True "sudden and accidental" exceptions to the pollution exclusion as detailed above in the 1971 form above have not been available to purchase in the US insurance market place for decades. When you see or hear about "sudden and accidental" coverage givebacks on a GL policy today, they are actually time-element-based exceptions to the pollution exclusion, regardless of what an insurance marketing spin doctor titles the endorsement in a guise to turn an exclusion into a facade of coverage. A coverage giveback for pollution-caused damages in a GL policy will virtually always be defined by specific time frames today.
In a time-element-based endorsed exception to a pollution exclusion, covered damages arising from a pollution release that begins and ends within a discrete time frame, usually measured in hours, and is discovered and reported to the insurance company within a set time, usually measured in days, will not be excluded from coverage for bodily injury and property damage. Any covered damages in the GL policy that arise from a pollution release or condition that lasts longer than the allotted time frame or a claim that is not reported to the insurer within the set time period will not qualify for coverage.

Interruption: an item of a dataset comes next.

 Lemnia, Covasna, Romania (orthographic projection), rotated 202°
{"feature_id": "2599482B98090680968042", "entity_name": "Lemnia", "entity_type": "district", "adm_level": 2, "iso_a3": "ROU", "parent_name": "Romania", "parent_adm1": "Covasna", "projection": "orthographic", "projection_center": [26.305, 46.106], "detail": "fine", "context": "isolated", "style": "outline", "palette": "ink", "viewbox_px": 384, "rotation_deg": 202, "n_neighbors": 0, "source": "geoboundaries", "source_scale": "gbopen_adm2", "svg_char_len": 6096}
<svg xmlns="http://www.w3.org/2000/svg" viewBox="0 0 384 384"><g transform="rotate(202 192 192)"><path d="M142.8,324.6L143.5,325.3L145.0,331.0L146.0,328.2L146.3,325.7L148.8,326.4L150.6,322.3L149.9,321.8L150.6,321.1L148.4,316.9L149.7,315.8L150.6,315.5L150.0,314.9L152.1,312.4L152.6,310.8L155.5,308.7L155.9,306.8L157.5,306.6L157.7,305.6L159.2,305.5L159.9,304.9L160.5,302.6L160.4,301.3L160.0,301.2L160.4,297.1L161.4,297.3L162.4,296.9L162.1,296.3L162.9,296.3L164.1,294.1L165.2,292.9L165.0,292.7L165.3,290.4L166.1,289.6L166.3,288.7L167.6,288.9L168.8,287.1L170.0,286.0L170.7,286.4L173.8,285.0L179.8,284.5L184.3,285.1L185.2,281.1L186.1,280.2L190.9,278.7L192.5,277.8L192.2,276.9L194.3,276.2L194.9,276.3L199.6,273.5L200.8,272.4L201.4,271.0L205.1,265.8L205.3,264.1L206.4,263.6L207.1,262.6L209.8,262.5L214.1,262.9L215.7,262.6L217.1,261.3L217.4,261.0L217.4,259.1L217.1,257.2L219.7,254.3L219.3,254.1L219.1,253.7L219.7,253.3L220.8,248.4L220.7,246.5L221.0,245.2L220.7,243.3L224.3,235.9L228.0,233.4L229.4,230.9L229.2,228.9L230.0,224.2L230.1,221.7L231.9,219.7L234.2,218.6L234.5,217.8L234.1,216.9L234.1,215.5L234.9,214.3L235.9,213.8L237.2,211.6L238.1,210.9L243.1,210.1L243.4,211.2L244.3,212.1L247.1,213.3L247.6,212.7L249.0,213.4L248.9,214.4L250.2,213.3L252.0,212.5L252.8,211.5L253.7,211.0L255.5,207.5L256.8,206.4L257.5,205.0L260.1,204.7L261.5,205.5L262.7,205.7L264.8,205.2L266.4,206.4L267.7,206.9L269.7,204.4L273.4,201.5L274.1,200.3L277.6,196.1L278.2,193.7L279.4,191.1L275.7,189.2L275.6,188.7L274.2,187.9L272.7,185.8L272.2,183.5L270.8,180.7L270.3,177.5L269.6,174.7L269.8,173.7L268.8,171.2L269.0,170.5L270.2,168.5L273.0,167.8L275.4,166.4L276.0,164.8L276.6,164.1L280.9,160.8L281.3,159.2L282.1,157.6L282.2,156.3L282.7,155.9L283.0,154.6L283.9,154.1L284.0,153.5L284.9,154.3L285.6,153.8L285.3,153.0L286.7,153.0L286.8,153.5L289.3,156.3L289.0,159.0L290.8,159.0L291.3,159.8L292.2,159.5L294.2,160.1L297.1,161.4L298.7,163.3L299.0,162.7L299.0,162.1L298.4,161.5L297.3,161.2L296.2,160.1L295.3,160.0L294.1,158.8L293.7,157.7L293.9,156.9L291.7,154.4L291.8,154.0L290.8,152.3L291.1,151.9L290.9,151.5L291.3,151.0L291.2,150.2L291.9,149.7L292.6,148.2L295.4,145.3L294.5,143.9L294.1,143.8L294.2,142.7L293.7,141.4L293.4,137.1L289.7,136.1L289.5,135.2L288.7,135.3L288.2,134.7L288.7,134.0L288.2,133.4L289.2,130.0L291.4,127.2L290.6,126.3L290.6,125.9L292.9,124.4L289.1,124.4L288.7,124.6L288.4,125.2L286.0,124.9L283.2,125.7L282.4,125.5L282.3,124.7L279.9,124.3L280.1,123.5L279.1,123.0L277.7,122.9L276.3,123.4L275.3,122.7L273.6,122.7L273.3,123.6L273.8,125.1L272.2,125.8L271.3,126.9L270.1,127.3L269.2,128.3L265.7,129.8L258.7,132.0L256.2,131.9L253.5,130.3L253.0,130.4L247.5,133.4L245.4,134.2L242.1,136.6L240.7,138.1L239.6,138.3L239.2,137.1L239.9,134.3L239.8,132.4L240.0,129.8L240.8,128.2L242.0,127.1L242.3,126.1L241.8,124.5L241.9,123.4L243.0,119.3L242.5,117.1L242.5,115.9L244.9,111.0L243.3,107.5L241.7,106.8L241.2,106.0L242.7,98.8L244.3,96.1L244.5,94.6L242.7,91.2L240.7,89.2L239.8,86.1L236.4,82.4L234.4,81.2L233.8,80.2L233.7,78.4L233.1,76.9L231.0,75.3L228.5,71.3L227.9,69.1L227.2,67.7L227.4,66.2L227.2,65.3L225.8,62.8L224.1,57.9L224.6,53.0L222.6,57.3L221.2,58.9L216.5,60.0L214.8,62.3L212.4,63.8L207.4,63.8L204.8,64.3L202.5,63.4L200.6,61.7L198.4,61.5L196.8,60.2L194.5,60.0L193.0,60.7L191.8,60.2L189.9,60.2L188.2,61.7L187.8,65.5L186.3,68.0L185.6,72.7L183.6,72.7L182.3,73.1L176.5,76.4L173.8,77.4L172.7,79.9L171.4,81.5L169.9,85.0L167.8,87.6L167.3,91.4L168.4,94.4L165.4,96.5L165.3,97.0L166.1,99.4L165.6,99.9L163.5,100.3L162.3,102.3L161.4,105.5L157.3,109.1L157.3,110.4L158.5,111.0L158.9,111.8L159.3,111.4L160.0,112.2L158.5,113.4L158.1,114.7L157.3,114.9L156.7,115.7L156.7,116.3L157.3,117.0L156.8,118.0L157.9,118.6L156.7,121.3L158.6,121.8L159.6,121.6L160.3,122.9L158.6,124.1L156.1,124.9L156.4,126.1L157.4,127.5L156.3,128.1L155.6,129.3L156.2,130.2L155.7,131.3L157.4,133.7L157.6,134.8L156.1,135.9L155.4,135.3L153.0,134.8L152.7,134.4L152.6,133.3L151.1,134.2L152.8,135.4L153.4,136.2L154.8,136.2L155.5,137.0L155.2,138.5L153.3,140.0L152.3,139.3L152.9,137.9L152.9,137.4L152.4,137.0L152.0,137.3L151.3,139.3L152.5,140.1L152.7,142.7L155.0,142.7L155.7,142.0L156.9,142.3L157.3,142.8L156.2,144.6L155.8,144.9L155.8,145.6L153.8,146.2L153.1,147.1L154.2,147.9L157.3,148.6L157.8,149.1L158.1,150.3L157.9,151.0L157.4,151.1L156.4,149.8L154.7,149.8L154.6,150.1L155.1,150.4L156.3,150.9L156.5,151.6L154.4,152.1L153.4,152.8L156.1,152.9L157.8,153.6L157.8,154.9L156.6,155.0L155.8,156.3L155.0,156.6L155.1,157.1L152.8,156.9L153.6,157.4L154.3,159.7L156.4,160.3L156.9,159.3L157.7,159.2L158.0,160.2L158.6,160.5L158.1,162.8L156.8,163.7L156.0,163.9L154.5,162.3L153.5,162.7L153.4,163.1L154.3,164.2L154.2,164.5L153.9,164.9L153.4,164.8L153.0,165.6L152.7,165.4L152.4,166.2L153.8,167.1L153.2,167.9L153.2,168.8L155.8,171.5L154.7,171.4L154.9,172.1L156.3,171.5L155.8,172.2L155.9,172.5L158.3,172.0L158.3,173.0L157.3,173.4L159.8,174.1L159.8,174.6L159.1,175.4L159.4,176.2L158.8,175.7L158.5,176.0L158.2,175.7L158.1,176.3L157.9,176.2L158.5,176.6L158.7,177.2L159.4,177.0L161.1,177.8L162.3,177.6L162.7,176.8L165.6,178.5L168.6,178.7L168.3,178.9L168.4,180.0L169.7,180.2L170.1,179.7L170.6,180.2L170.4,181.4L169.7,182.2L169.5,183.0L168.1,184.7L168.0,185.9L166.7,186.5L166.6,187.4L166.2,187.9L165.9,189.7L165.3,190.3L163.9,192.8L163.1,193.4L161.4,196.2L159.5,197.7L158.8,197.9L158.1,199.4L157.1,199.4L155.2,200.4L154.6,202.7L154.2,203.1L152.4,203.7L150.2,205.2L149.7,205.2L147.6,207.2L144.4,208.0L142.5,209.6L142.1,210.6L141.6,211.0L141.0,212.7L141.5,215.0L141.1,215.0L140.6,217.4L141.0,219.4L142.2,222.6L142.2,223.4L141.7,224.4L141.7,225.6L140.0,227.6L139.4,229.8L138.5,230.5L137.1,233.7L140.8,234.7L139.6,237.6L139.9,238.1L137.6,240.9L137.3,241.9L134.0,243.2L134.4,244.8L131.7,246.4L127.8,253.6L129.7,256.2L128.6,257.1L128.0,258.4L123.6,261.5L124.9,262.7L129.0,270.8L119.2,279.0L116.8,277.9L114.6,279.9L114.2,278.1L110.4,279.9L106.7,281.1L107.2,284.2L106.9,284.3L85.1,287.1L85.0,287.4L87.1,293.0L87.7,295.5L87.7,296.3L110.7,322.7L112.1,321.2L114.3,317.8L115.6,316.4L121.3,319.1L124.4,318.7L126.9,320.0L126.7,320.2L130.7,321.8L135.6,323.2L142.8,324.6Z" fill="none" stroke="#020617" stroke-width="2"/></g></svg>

Time-element-based exemptions to pollution exclusions are clearly not the same as the sudden and accidental-based exception to the pollution exclusion used between 1970 and 1986.

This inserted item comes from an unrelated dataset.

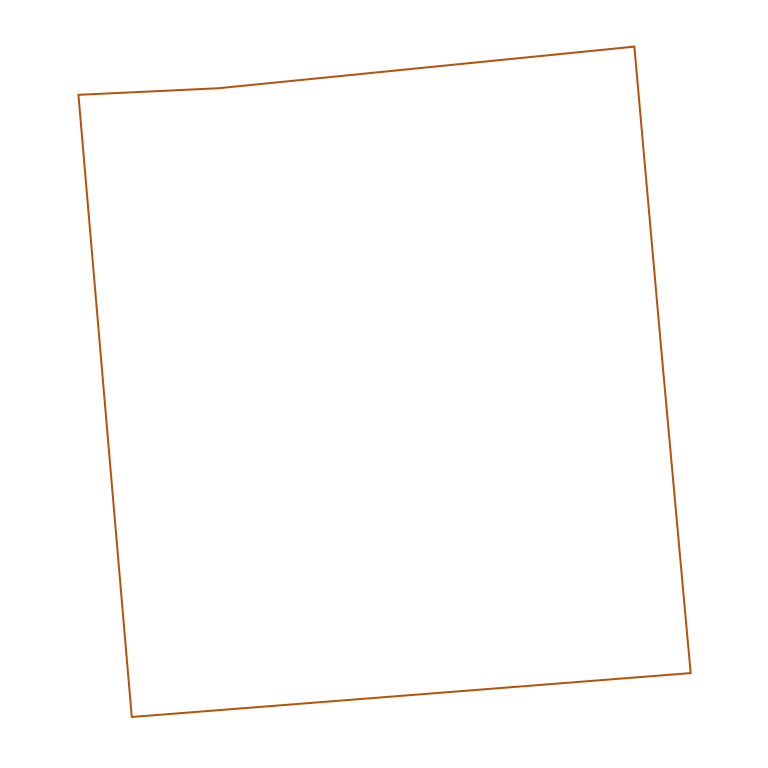 the district of Wexford, Michigan, United States of America, rotated 265°
{"feature_id": "52423323B1059568410794", "entity_name": "Wexford", "entity_type": "district", "adm_level": 2, "iso_a3": "USA", "parent_name": "United States of America", "parent_adm1": "Michigan", "projection": "robinson", "projection_center": [-85.559, 44.339], "detail": "fine", "context": "isolated", "style": "outline", "palette": "amber", "viewbox_px": 768, "rotation_deg": 265, "n_neighbors": 0, "source": "geoboundaries", "source_scale": "gbopen_adm2", "svg_char_len": 259}
<svg xmlns="http://www.w3.org/2000/svg" viewBox="0 0 768 768"><g transform="rotate(265 384 384)"><path d="M74.3,103.7L69.3,664.3L401.1,663.2L556.5,663.0L698.3,662.8L693.1,244.5L698.7,104.8L74.3,103.7Z" fill="none" stroke="#b45309" stroke-width="2"/></g></svg>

The importance of full and accurate descriptions of pollution coverage givebacks is apparent when it is considered that, at its core, "sudden and accidental pollution coverage" was a misleading insurance marketing trick from the beginning. The GL policies in the 1960s did not have pollution exclusions at all; the insurance companies introduced a new exclusion in the 1970s, which the insurance marketing spin doctors called "pollution coverage."
In the late 1980s, the US-based insurance industry completely abandoned the use of "sudden and accidental" coverage givebacks in the pollution exclusion on GL policies. Thirty-plus years later, insurance marketers still refer to limited exceptions to pollution exclusions in GL policies as "sudden and accidental pollution coverage," instead of time element exceptions. What is wrong with that picture? It's no wonder pollution exclusions are the most litigated words in the history of insurance.
Time-element-based exceptions to pollution exclusions continue to be represented as "sudden and accidental pollution coverage" even though the entire coverage determination must be based on an exclusion in the GL policy that does not contain the words sudden and accidental. Because of the common use of insurance slang, which often represents a pollution exclusion as "pollution coverage," there are needlessly uninsured insurance buyers who are forced to turn to the courts to try to collect on the "pollution coverage" they thought they were buying.
There is no reason for contamination and pollution losses to be unintentionally uninsured today. There has been a surplus supply of real environmental insurance capacity available over the past 25 years that can cover virtually any type of business activity. Some of these policies can erase the insurance coverage flaws of the past. The surplus supply of environmental insurance exists to this day.
Elimination of the words "sudden and accidental" in the insurance business, less reliance on remnant coverage in the form of exclusions to the pollution exclusion in insurance program designs, and the more informed use of real environment insurance policies designed to cover losses arising from pollution and contamination would go a long way in reducing the amount of coverage litigation on needlessly uninsured contamination and pollution losses today. With the widespread availability of low-cost environmental insurance, there is no reason to leave it up to the Greek gods or to equally mythical "sudden and accidental pollution coverage" to insure losses arising from contamination events.